All of these patterns form our critical inner voice. This voice is then there to attack us when we become parents. We may not even experience many of these self-critical thoughts until we have our own children, and feelings and memories from our past are stirred up. This is rarely a conscious process, which is why it is so important for parents to take time to identify their critical inner voice. What are you telling yourself about how you are as a parent? Where might these attitudes come from? How can you stand up to this inner critic and resist acting on its directives?
When my friend recognized where her feelings of self-hatred came from, she was able to stand up to this inner critic. One exercise of “Voice Therapy,” developed by my father, psychologist and author Robert Firestone, involves putting your critical thoughts in the second-person (as “you” statements.) My friend tried this exercise herself with journaling. First, she wrote down her most shameful feelings in relation to herself as a parent. Rather than writing, “I am a terrible mother,” she wrote, “You are a terrible mother.” She proceeded with, “Your son will grow up hating you. Why can’t you just get this right?” She then followed another important step of Voice Therapy, which involves answering back to these attacks. Adopting a more compassionate and realistic point of view, she wrote, “I may not know exactly what I’m doing all the time, but I am figuring it out. I care about my son, and I know that when I feel more relaxed, he does, too. These mean thoughts are holding me back. I am capable of being a loving parent.”

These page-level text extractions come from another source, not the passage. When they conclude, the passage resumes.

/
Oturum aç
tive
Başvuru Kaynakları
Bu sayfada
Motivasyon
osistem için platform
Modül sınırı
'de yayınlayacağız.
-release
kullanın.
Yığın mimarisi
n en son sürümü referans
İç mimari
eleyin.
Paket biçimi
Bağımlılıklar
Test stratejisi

When we are able to separate from these destructive thoughts, we resist the urge to act on our critical inner voices. For example, my friend could have used her self-hating thoughts to distance herself from her son, which he would have experienced as rejection. We can also resist the tendency to imitate our parents less desirable traits. When we don’t identify the ways our parents hurt us, we run the risk of reenacting these patterns ourselves. In addition, by challenging our critical inner voice, we are less likely to overcompensate for our own painful childhood experiences. For example, if we grew up feeling neglected, we may try to make up for it and hurt our kids by being overly intrusive.

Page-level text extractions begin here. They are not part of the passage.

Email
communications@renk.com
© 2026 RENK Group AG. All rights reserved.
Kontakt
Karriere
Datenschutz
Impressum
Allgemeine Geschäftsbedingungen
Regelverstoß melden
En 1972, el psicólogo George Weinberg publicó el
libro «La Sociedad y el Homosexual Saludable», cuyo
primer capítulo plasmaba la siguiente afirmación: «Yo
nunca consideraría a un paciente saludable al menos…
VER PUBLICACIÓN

As parents, it’s incredibly important not to project our own negative life experiences onto our children. We must recognize our kids as the unique individuals they are. In doing so, we can accept that we too are unique individuals. By working on ourselves, overcoming our own short comings and standing up to our critical inner voices, we offer our children the greatest gift of all, a healthy, happy parent whom they are free to love, learn from, admire, and imitate.